By Olivia Schmid || Opinions Editor
When I first picked up this book at Barnes and Noble, I couldn’t help but laugh— a book about hope… titled Everything is F*cked? Really? I picked it up anyway, eager to buy yet another self-help book with a swear word in the title. Maybe it was indeed the big swear word on the cover, or maybe even the fact that the cover is one of my favorite colors. Perhaps, though, I bought it because Mark Manson scares the actual shit out of me.
I’m more of a “everything’s good, we’re vibing, there’s good in everyone and everything, and life is perfect all the time” type of a girl. I don’t really fit the “we’re doomed, everything sucks” aesthetic, so Mark Manson being bold enough to publish a book about how the world sucks and how there’s not a lot to have hope in (but we are supposed to still have and manifest hope) baffles me; however, considering how much people talk about Mark Manson and his rather peculiar outlook on hope (and on the lack thereof), I decided to put my pride aside and give it a fair shot.
A few quick things to note about me:
I’m insanely optimistic.
I think everything is fine.
No really.
Everything is fine.
So, this is a book centered around how everything is fucked? But it’s about hope? I had my doubts.
Manson claims that hope implies that there is something better for us in the future. And because hope focuses on the future (what has not happened yet), we are in a permanent state of unknowing. As he puts it, “Hope is not based on statistics” (19). This means that even though hope can be grounded in facts to some degree, all the facts are only about what has happened in the past or what is currently true.
If you have the audacity and ability to have hope, “…you have some belief that (a) there is potential for growth or improvement or salvation in the future, and (b) there are ways we can navigate ourselves to get there” (15).
The way Manson writes about hope suddenly makes me very skeptical of hope itself—it makes me reconsider the aforementioned facts about me. I suddenly felt weird for being optimistic and hopeful, for believing there is good out there for me, for you, for what’s ahead, and for those we meet along the way.
He sort of has a twisted way of engaging with hope, because he says everything is fucked (seriously, the world is fucked up right now), but then goes on to discuss how to build and maintain hope—because we need it. Apparently.
According to Manson, to build and maintain hope, we need a:
Sense of control (control of our own life, as well as our “fate,” whatever you feel that may be)
Belief in the value of something, anything (we have to find something important enough to work toward – something better, something “worth it”)

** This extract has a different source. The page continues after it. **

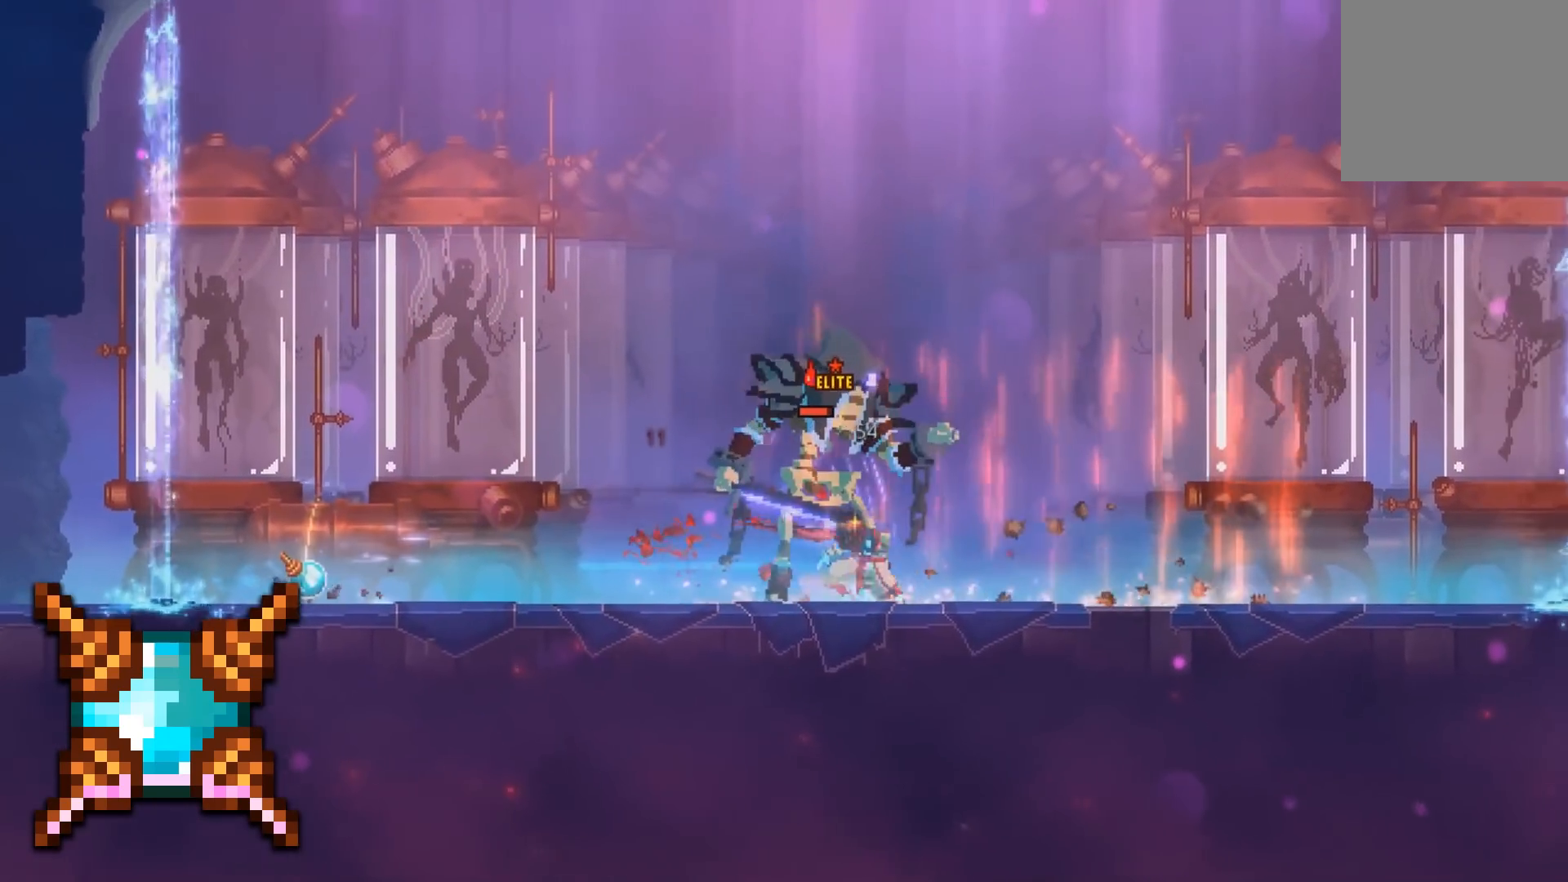
{"buttons": [], "events": [[483, "DPAD_RIGHT", "up"]]}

And community (we’re part of a group that values the same thing as you)
The book goes into heavy detail about how to build these three parts, and then attempts to answer the question, “What is happening in our world that is causing us to feel worse despite everything consistently getting better?”
It’s confusing, and yet… It works.
Everything is F*cked is a book about how yeah, things are fucked sometimes (or all the time), but at the end of the day, a little hope goes a long way. Perhaps Manson and I could be good friends, after all.